### DIRECTIONS
• 1. In the excerpt about President Kennedy, condense the paragraph beginning "That night, President Kennedy taped" into no more than three sentences that keep its main facts.
• 2. In the excerpt about President Kennedy, how many Americans did he say were serving outside the United States?

### EXCERPT

----------

President Kennedy put his guests at ease by sharing their sensibilities. NATO obligations made impossible a simple cutoff of arms shipments to Portugal, the President explained, but he was skeptical of Portugal's promises not to divert NATO arms shipments to suppress anti-colonial movements in Africa. In fact, Kennedy assured the Negro leaders that he did not trust Portugal's word on this point any more than they did. The task of effective government was to design safeguards that would support NATO without allowing Portugal to prop up its colonies by force. These were complexities that absorbed the President in every detail. Although his private conference with the Negro leaders was scheduled to last only half an hour, he slipped out briefly to light the White House Christmas tree and returned for another half-hour—then two more hours. For once, presidential aides found themselves juggling the schedule to benefit civil rights leaders, lopping off or abbreviating appointments with other dignitaries. The Negro press hailed the event as “the longest conference ever held by Negroes with a U.S. President in the White House.”

That night, President Kennedy taped a freewheeling interview with correspondents from the three major networks. He was at his best—candid, articulate, and witty. Repeatedly, and with obvious relish, he discussed turning points of the Cuban missile crisis. He stressed the vagaries of decision-making at the pinnacle of government, ticking off the historical “misjudgments” that had brought on each of the twentieth century's major wars. Only once did he bring up the race issue, in complaining that the Ole Miss crisis made it more difficult to pass an education bill.

The President was acutely conscious that his nation had dominated world politics since the war against the Axis. “I think it's a fantastic story,” he said. “We have one million Americans today serving outside the United States. There's no other country in history that's carried this kind of a burden…since the beginning of the world. Greece, Rome, Napoleon and all the rest always had conquest. We have a million men outside, and we're trying to defend these countries.” The American empire was coming of age as measured against its most awesome predecessors, and like those predecessors it conceived of its power as a benevolent force. Twice the United States had served as “the great means of defending the world,” he said—first against the Nazis, then against the Soviets. “Now I think that's a pretty good record for a country with six percent of the world's population, which is very reluctant to take on these burdens. I think we ought to be rather pleased with ourselves this Christmas.”

----------

### INPUT DATA

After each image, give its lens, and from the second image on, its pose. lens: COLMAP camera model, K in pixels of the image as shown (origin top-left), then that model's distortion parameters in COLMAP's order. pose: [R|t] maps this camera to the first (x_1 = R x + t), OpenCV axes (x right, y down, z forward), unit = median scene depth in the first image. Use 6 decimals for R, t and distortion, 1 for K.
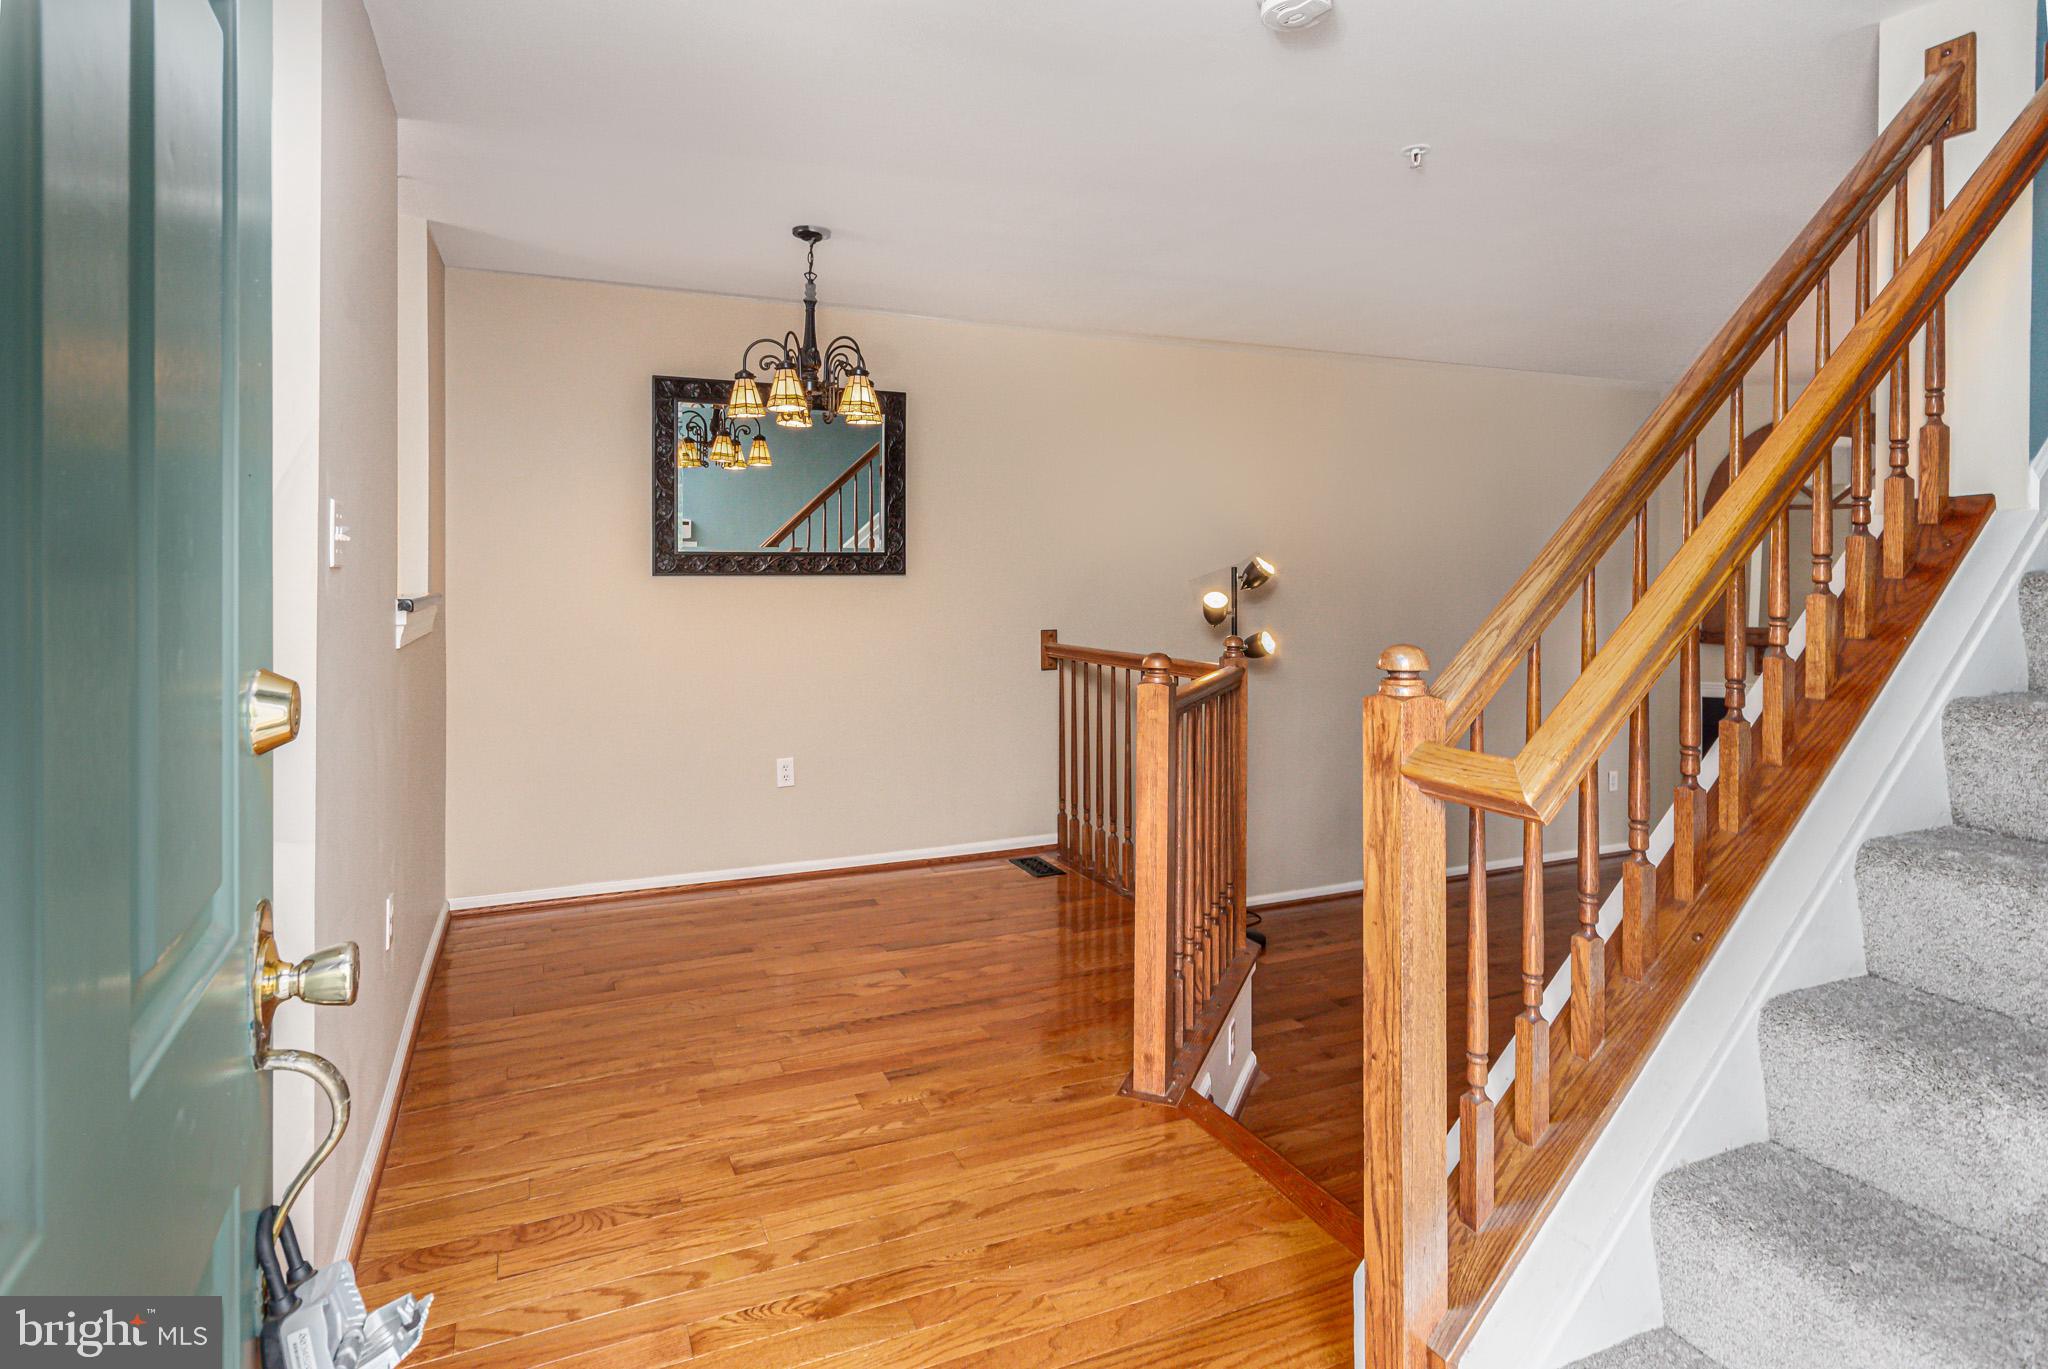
lens RADIAL K [[1072.1, 0, 1015.4], [0, 1072.1, 586.5], [0, 0, 1]] dist [0.004060, 0.001363]
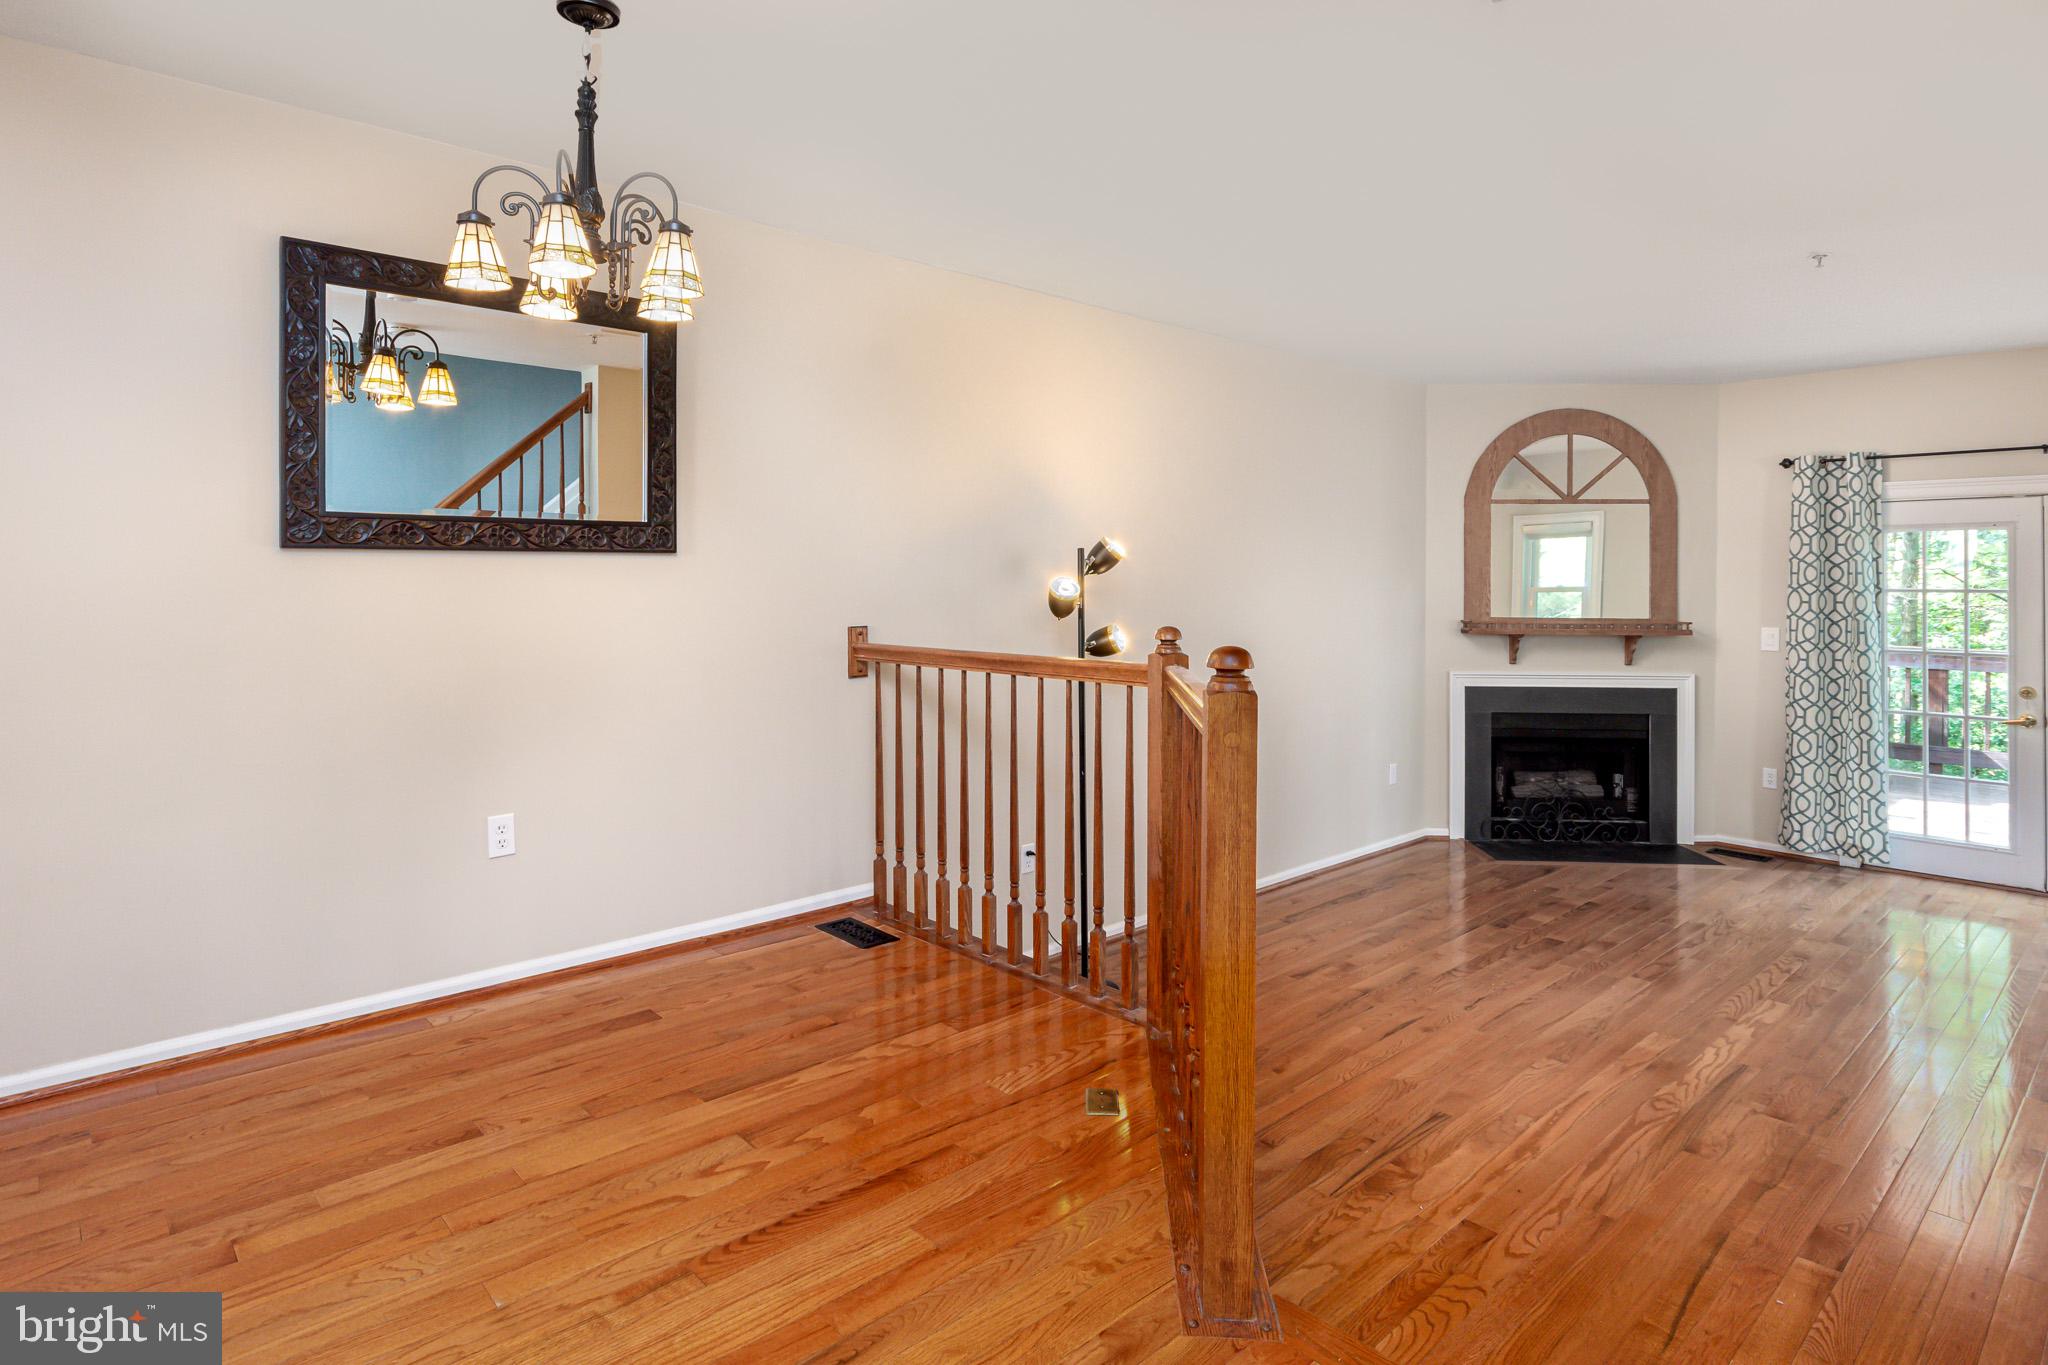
lens RADIAL K [[1072.1, 0, 1014.5], [0, 1072.1, 583.8], [0, 0, 1]] dist [0.004060, 0.001363]
pose [[0.950067, -0.001226, 0.312042, -0.120740], [0.003186, 0.999978, -0.005770, 0.016611], [-0.312028, 0.006476, 0.950051, 0.248236]]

----------

### RESPONSES TO THE EXERCISE
• 1. That night, President Kennedy taped a candid, articulate, and witty interview with correspondents from the three major networks. With obvious relish, he discussed turning points of the Cuban missile crisis and the vagaries of decision-making at the top of government, listing the historical "misjudgments" behind each major twentieth-century war. He raised the race issue only once, complaining that the Ole Miss crisis made an education bill harder to pass.

• 2. One million.